Task prompt
Retype the lines below exactly, keeping every character and line break. Leave the picture markers out of your answer.
#### Given data ####
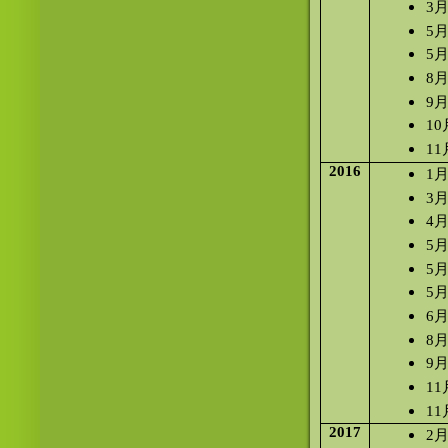
3月
5
5
8
9
1
1
2016
1
3
4
5
5
5
6
8
9
1
11
2017
2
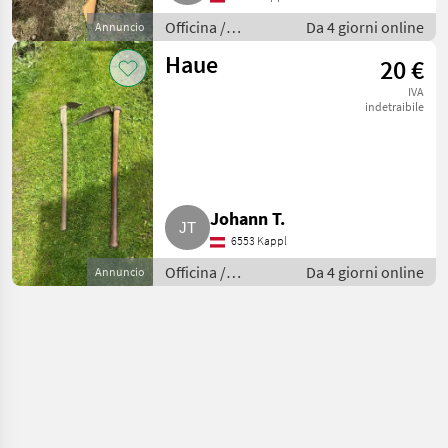
Officina /
Da 4 giorni online
Annuncio
Attrezzeria
Haue
20 €
IVA
indetraibile
Johann T.
6553 Kappl
Officina /
Da 4 giorni online
Annuncio
Attrezzeria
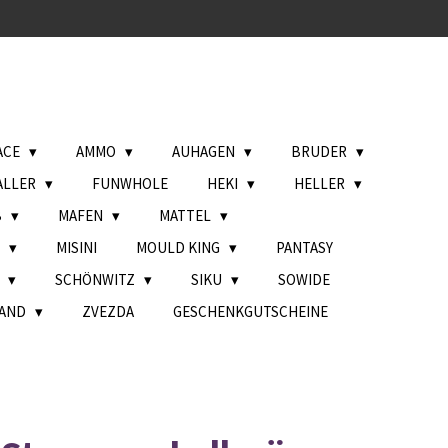
ACE
AMMO
AUHAGEN
BRUDER
ALLER
FUNWHOLE
HEKI
HELLER
B
MAFEN
MATTEL
L
MISINI
MOULD KING
PANTASY
H
SCHÖNWITZ
SIKU
SOWIDE
AND
ZVEZDA
GESCHENKGUTSCHEINE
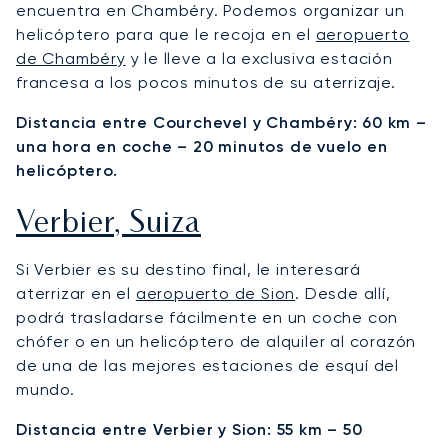
encuentra en Chambéry. Podemos organizar un
helicóptero para que le recoja en el
aeropuerto
de Chambéry
y le lleve a la exclusiva estación
francesa a los pocos minutos de su aterrizaje.
Distancia entre Courchevel y Chambéry: 60 km –
una hora en coche – 20 minutos de vuelo en
helicóptero.
Verbier, Suiza
Si Verbier es su destino final, le interesará
aterrizar en el
aeropuerto de Sion
. Desde allí,
podrá trasladarse fácilmente en un coche con
chófer o en un helicóptero de alquiler al corazón
de una de las mejores estaciones de esquí del
mundo.
Distancia entre Verbier y Sion: 55 km – 50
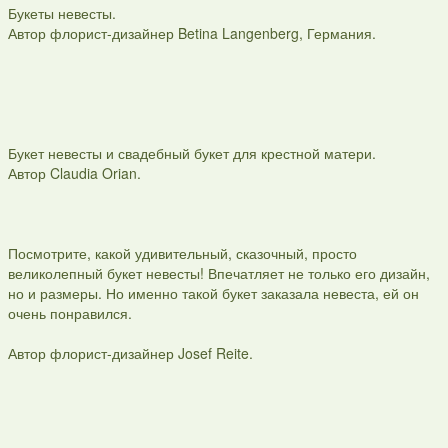
Букеты невесты.
Автор флорист-дизайнер Betina Langenberg, Германия.
Букет невесты и свадебный букет для крестной матери.
Автор Claudia Orian.
Посмотрите, какой удивительный, сказочный, просто
великолепный букет невесты! Впечатляет не только его дизайн,
но и размеры. Но именно такой букет заказала невеста, ей он
очень понравился.
Автор флорист-дизайнер Josef Reite.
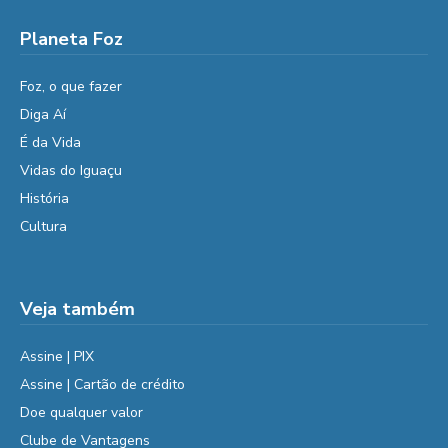
Planeta Foz
Foz, o que fazer
Diga Aí
É da Vida
Vidas do Iguaçu
História
Cultura
Veja também
Assine | PIX
Assine | Cartão de crédito
Doe qualquer valor
Clube de Vantagens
####
Result
3月
5
5
8
9
1
1
2016
1
3
4
5
5
5
6
8
9
1
11
2017
2
Officina /
Da 4 giorni online
Annuncio
Attrezzeria
Haue
20 €
IVA
indetraibile
Johann T.
6553 Kappl
Officina /
Da 4 giorni online
Annuncio
Attrezzeria
ACE
AMMO
AUHAGEN
BRUDER
ALLER
FUNWHOLE
HEKI
HELLER
B
MAFEN
MATTEL
L
MISINI
MOULD KING
PANTASY
H
SCHÖNWITZ
SIKU
SOWIDE
AND
ZVEZDA
GESCHENKGUTSCHEINE
encuentra en Chambéry. Podemos organizar un
helicóptero para que le recoja en el
aeropuerto
de Chambéry
y le lleve a la exclusiva estación
francesa a los pocos minutos de su aterrizaje.
Distancia entre Courchevel y Chambéry: 60 km –
una hora en coche – 20 minutos de vuelo en
helicóptero.
Verbier, Suiza
Si Verbier es su destino final, le interesará
aterrizar en el
aeropuerto de Sion
. Desde allí,
podrá trasladarse fácilmente en un coche con
chófer o en un helicóptero de alquiler al corazón
de una de las mejores estaciones de esquí del
mundo.
Distancia entre Verbier y Sion: 55 km – 50
Букеты невесты.
Автор флорист-дизайнер Betina Langenberg, Германия.
Букет невесты и свадебный букет для крестной матери.
Автор Claudia Orian.
Посмотрите, какой удивительный, сказочный, просто
великолепный букет невесты! Впечатляет не только его дизайн,
но и размеры. Но именно такой букет заказала невеста, ей он
очень понравился.
Автор флорист-дизайнер Josef Reite.
Planeta Foz
Foz, o que fazer
Diga Aí
É da Vida
Vidas do Iguaçu
História
Cultura
Veja também
Assine | PIX
Assine | Cartão de crédito
Doe qualquer valor
Clube de Vantagens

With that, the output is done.